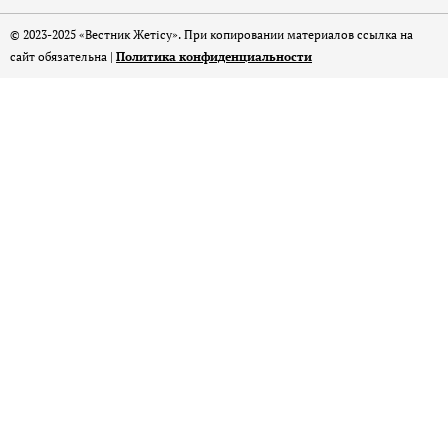
© 2023-2025 «Вестник Жетісу». При копировании материалов ссылка на
сайт обязательна |
Политика конфиденциальности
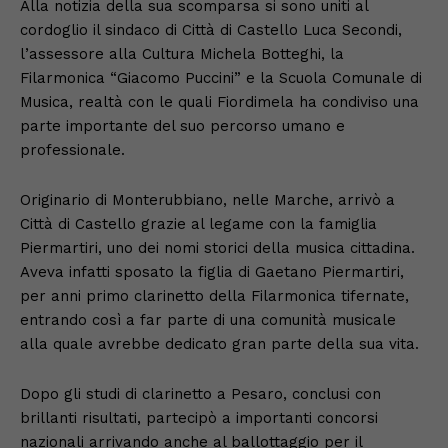
Alla notizia della sua scomparsa si sono uniti al
cordoglio il sindaco di Città di Castello Luca Secondi,
l’assessore alla Cultura Michela Botteghi, la
Filarmonica “Giacomo Puccini” e la Scuola Comunale di
Musica, realtà con le quali Fiordimela ha condiviso una
parte importante del suo percorso umano e
professionale.
Originario di Monterubbiano, nelle Marche, arrivò a
Città di Castello grazie al legame con la famiglia
Piermartiri, uno dei nomi storici della musica cittadina.
Aveva infatti sposato la figlia di Gaetano Piermartiri,
per anni primo clarinetto della Filarmonica tifernate,
entrando così a far parte di una comunità musicale
alla quale avrebbe dedicato gran parte della sua vita.
Dopo gli studi di clarinetto a Pesaro, conclusi con
brillanti risultati, partecipò a importanti concorsi
nazionali arrivando anche al ballottaggio per il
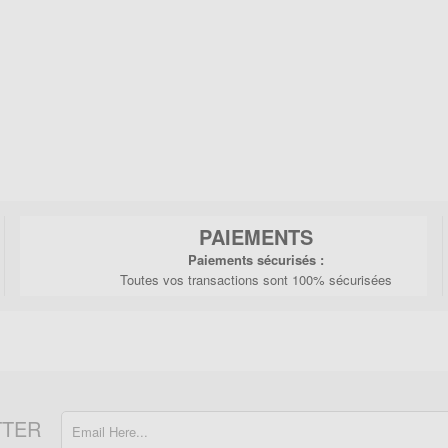
PAIEMENTS
Paiements sécurisés :
Toutes vos transactions sont 100% sécurisées
TTER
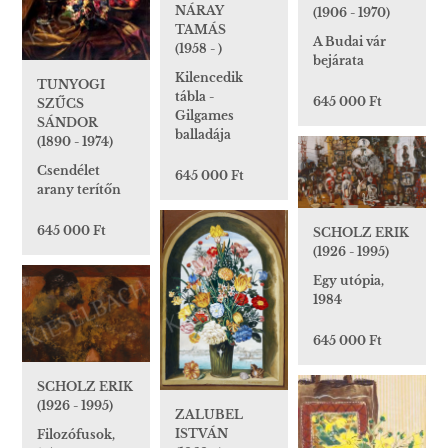
NÁRAY
(1906 - 1970)
TAMÁS
A Budai vár
(1958 - )
bejárata
Kilencedik
TUNYOGI
tábla -
645 000 Ft
SZŰCS
Gilgames
SÁNDOR
balladája
(1890 - 1974)
Csendélet
645 000 Ft
arany terítőn
645 000 Ft
SCHOLZ ERIK
(1926 - 1995)
Egy utópia,
1984
645 000 Ft
SCHOLZ ERIK
(1926 - 1995)
ZALUBEL
ISTVÁN
Filozófusok,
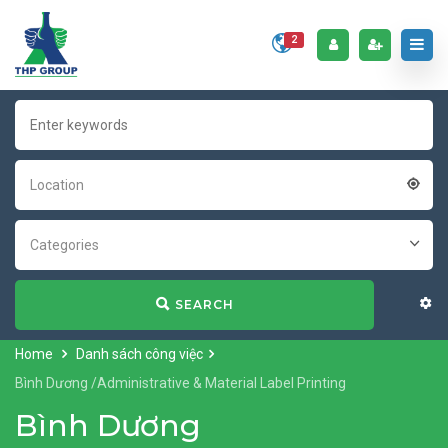
2
Location
Categories
SEARCH
Home
Danh sách công việc
Bình Dương /Administrative & Material Label Printing
Bình Dương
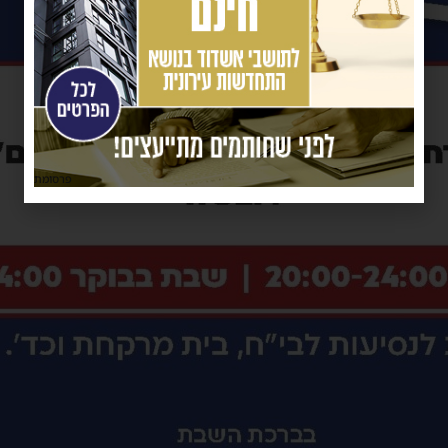
פרסומת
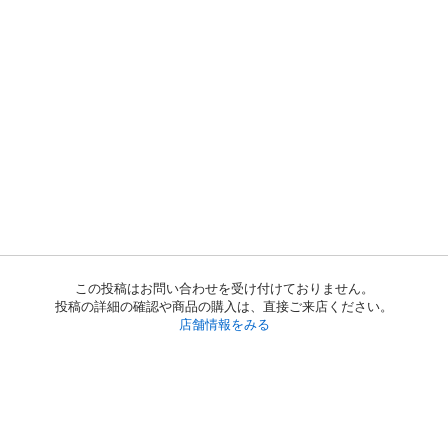
この投稿はお問い合わせを受け付けておりません。
投稿の詳細の確認や商品の購入は、直接ご来店ください。
店舗情報をみる
初めての方へ
利用規約
プライバシーポリシー
プライバシー・ステートメント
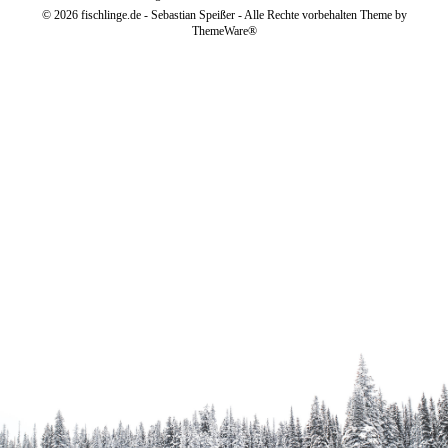
© 2026 fischlinge.de - Sebastian Speißer - Alle Rechte vorbehalten Theme by
ThemeWare®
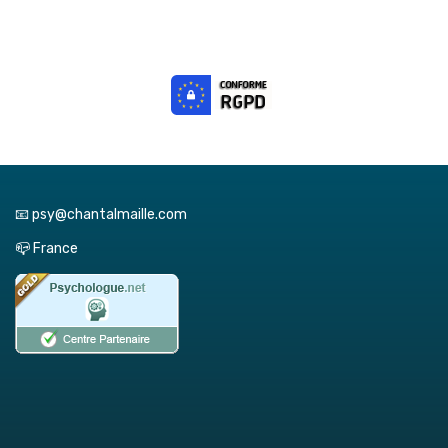
📧 psy@chantalmaille.com
📪 France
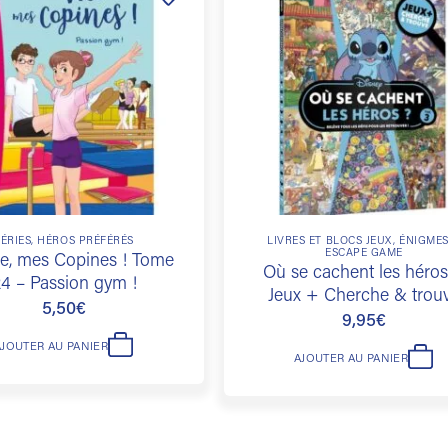
Ajouter
à la
liste de
souhaits
SÉRIES, HÉROS PRÉFÉRÉS
LIVRES ET BLOCS JEUX, ÉNIGME
ESCAPE GAME
e, mes Copines ! Tome
Où se cachent les héros
4 – Passion gym !
Jeux + Cherche & trou
5,50
€
9,95
€
AJOUTER AU PANIER
AJOUTER AU PANIER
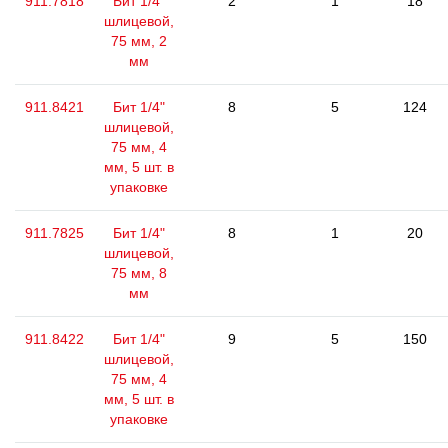
911.7818
Бит 1/4"
2
1
18
шлицевой,
75 мм, 2
мм
911.8421
Бит 1/4"
8
5
124
шлицевой,
75 мм, 4
мм, 5 шт. в
упаковке
911.7825
Бит 1/4"
8
1
20
шлицевой,
75 мм, 8
мм
911.8422
Бит 1/4"
9
5
150
шлицевой,
75 мм, 4
мм, 5 шт. в
упаковке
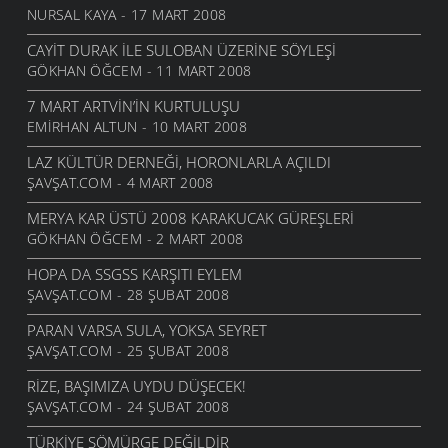
NURSAL KAYA - 17 MART 2008
CAYIT DURAK İLE SULOBAN ÜZERINE SÖYLEŞI
GÖKHAN ÖĞCEM - 11 MART 2008
7 MART ARTVIN’IN KURTULUŞU
EMIRHAN ALTUN - 10 MART 2008
LAZ KÜLTÜR DERNEĞI, HORONLARLA AÇILDI
ŞAVŞAT.COM - 4 MART 2008
MERYA KAR ÜSTÜ 2008 KARAKUCAK GÜREŞLERI
GÖKHAN ÖĞCEM - 2 MART 2008
HOPA DA SSGSS KARŞITI EYLEM
ŞAVŞAT.COM - 28 ŞUBAT 2008
PARAN VARSA SULA, YOKSA SEYRET
ŞAVŞAT.COM - 25 ŞUBAT 2008
RIZE, BAŞIMIZA UYDU DÜŞECEK!
ŞAVŞAT.COM - 24 ŞUBAT 2008
TÜRKIYE SÖMÜRGE DEĞILDIR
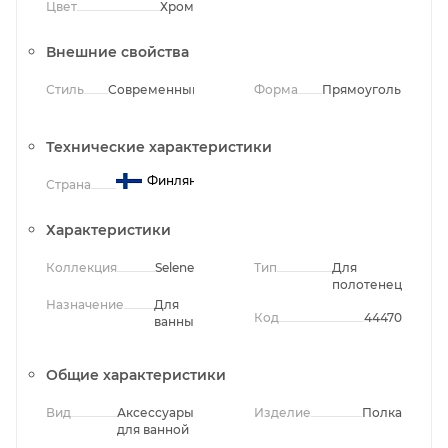
Цвет
Хром
Внешние свойства
Стиль
Современный
Форма
Прямоугольная
Технические характеристики
Финляндия
Страна
Характеристики
Коллекция
Selene
Тип
Для
полотенец
Назначение
Для
Код
44470
ванны
Общие характеристики
Вид
Аксессуары
Изделие
Полка
для ванной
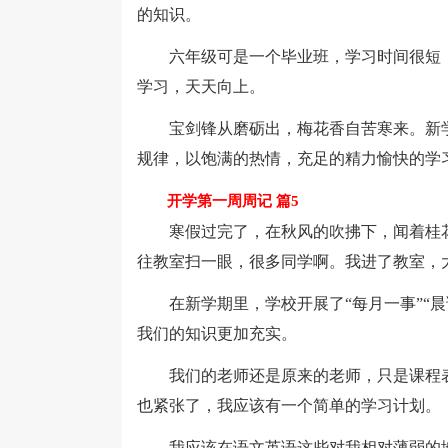
的知识。
六年级可是一个毕业班，学习时间很短，
学习，天天向上。
宝剑锋从磨砺出，梅花香自苦寒来。新学
规律，以饱满的热情，充足的精力愉快的学
开学第一周周记 篇5
寒假过完了，在秋风的吹拂下，闻着桂花
往教室扫一眼，很多同学啊。我进了教室，
在新学期里，学校开展了“每月一事”“晨读
我们的知识更加充实。
我们的老师还是原来的老师，只是课程表
也紧张了，我应该有一个简单的学习计划。
我应该在语文英语这些对我相对薄弱的地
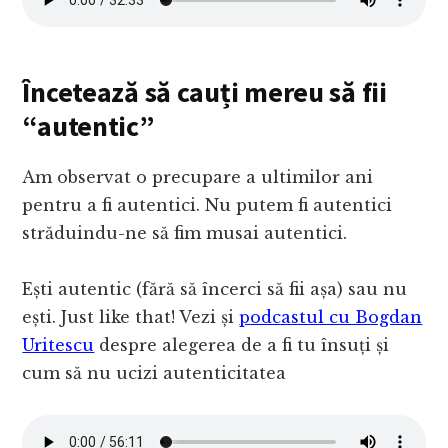
Încetează să cauți mereu să fii
“autentic”
Am observat o precupare a ultimilor ani
pentru a fi autentici. Nu putem fi autentici
străduindu-ne să fim musai autentici.
Ești autentic (fără să încerci să fii așa) sau nu
ești. Just like that! Vezi și
podcastul cu Bogdan
Uritescu
despre alegerea de a fi tu însuți și
cum să nu ucizi autenticitatea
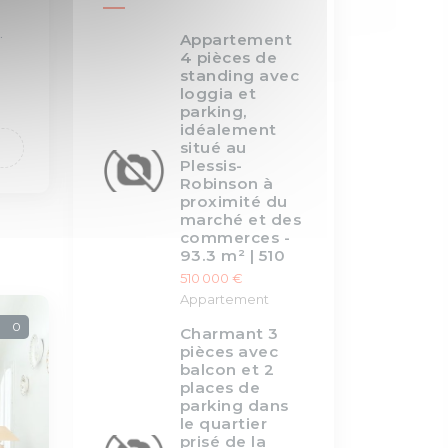
.
Appartement
4 pièces de
standing avec
loggia et
parking,
idéalement
situé au
Plessis-
Robinson à
proximité du
marché et des
commerces -
93.3 m² | 510
510 000 €
Appartement
0
Charmant 3
pièces avec
balcon et 2
places de
parking dans
le quartier
prisé de la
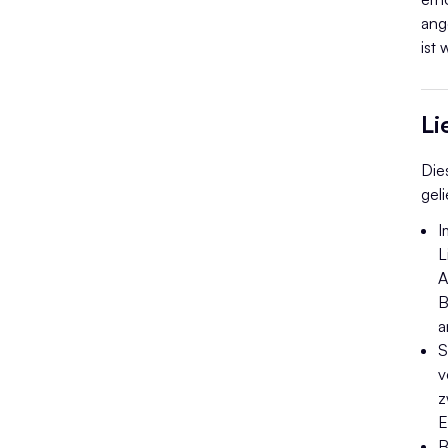
ang
ist 
Li
Die
geli
I
L
A
B
a
S
v
z
E
B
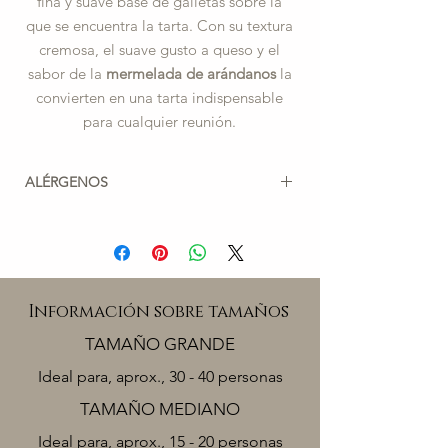
fina y suave base de galletas sobre la
que se encuentra la tarta. Con su textura
cremosa, el suave gusto a queso y el
sabor de la
mermelada de arándanos
la
convierten en una tarta indispensable
para cualquier reunión.
ALÉRGENOS
Para TARTA DE QUESO CON CREMA DE
AVELLANAS:
TRIGO, LECHE, HUEVO, SOJA,
AVELLANAS.
Información sobre tamaños
Puede contener trazas de:
TAMAÑO GRANDE
GRANOS, OTROS FRUTOS SECOS,
ESPECIAS.
Ideal para, aprox., 30 - 40 personas
Para TARTA DE QUESO CON
TAMAÑO MEDIANO
ARÁNDANOS, TARTA DE QUESO CON
Ideal para, aprox., 15 - 20 personas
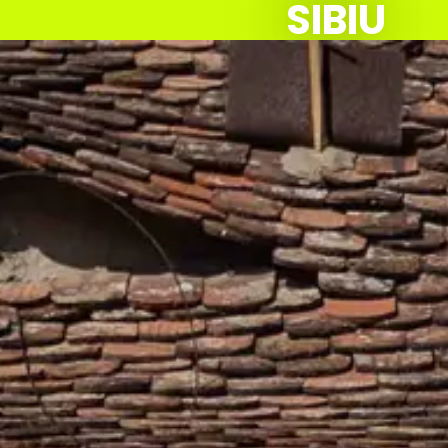
SIBIU
PRO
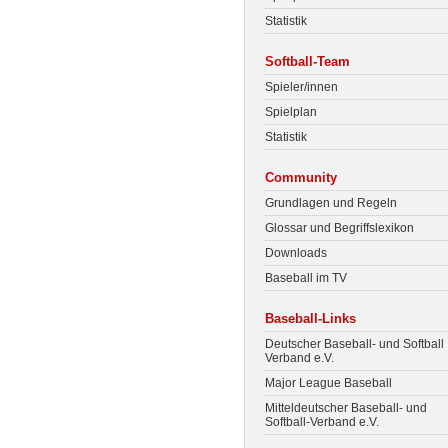
Statistik
Softball-Team
Spieler/innen
Spielplan
Statistik
Community
Grundlagen und Regeln
Glossar und Begriffslexikon
Downloads
Baseball im TV
Baseball-Links
Deutscher Baseball- und Softball
Verband e.V.
Major League Baseball
Mitteldeutscher Baseball- und
Softball-Verband e.V.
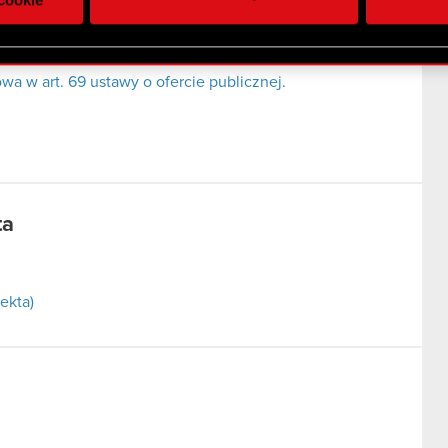
 uzyskanymi podczas korzystania z ich usług. Kontynuując korzy
lików cookie.
a w art. 69 ustawy o ofercie publicznej.
ta
ekta)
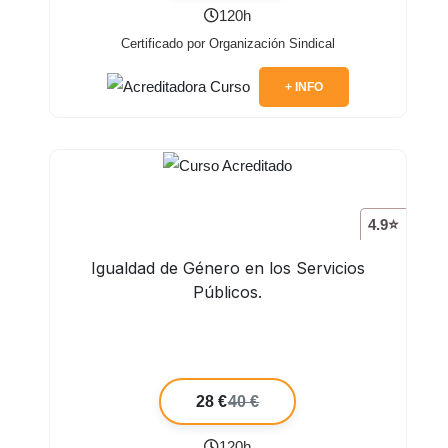
120h
Certificado por Organización Sindical
+ INFO
4.9⭐
Igualdad de Género en los Servicios
Públicos.
28 €
40 €
120h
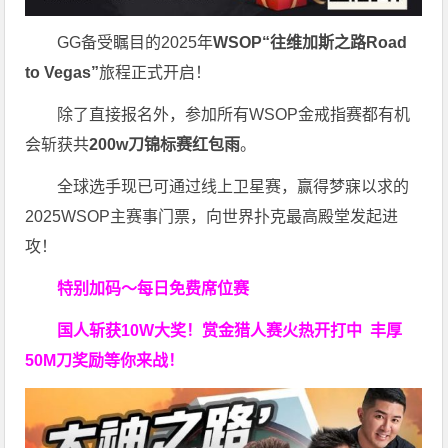
GG备受瞩目的2025年
WSOP“往维加斯之路Road
to Vegas”
旅程正式开启！
除了直接报名外，参加所有WSOP金戒指赛都有机
会斩获共
200w刀锦标赛红包雨
。
全球选手现已可通过线上卫星赛，赢得梦寐以求的
2025WSOP主赛事门票，向世界扑克最高殿堂发起进
攻！
特别加码～每日免费席位赛
国人斩获
10W
大奖！
赏金猎人赛火热开打中 丰厚
50M刀奖励等你来战！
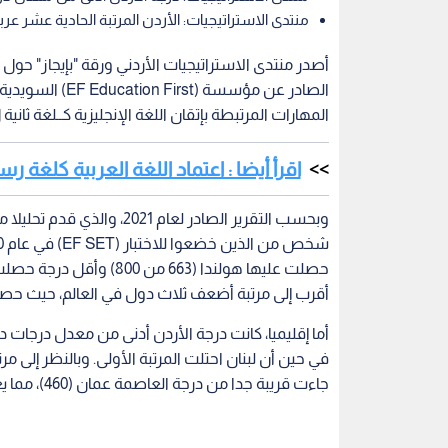
منتدى الاستراتيجيات: الأردن المرتبة الحادية عشر عربي
الصادر عن مؤسسة
المهارات المرتبطة بإتقان اللغة الإنجليزية كــلغة ثانية ل 112 دولة حول العا
اقرأ أيضا : اعتماد اللغة العربية كلغة رس
أقرب إلى مرتبة أضعف ثلاث دول في العالم، حيث حصلت الأردن 
أما إقليميا، كانت درجة الأردن أدنى من معدل درجات دو
جاءت قريبة جدا من درجة العاصمة عمان (460)، مما يعني أن الفجوة أكبر في المحافظات.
——————————
What is needed: Report how many lines above contain the string "ŞAVŞAT", giving only the number.

Solution to this exercise: 4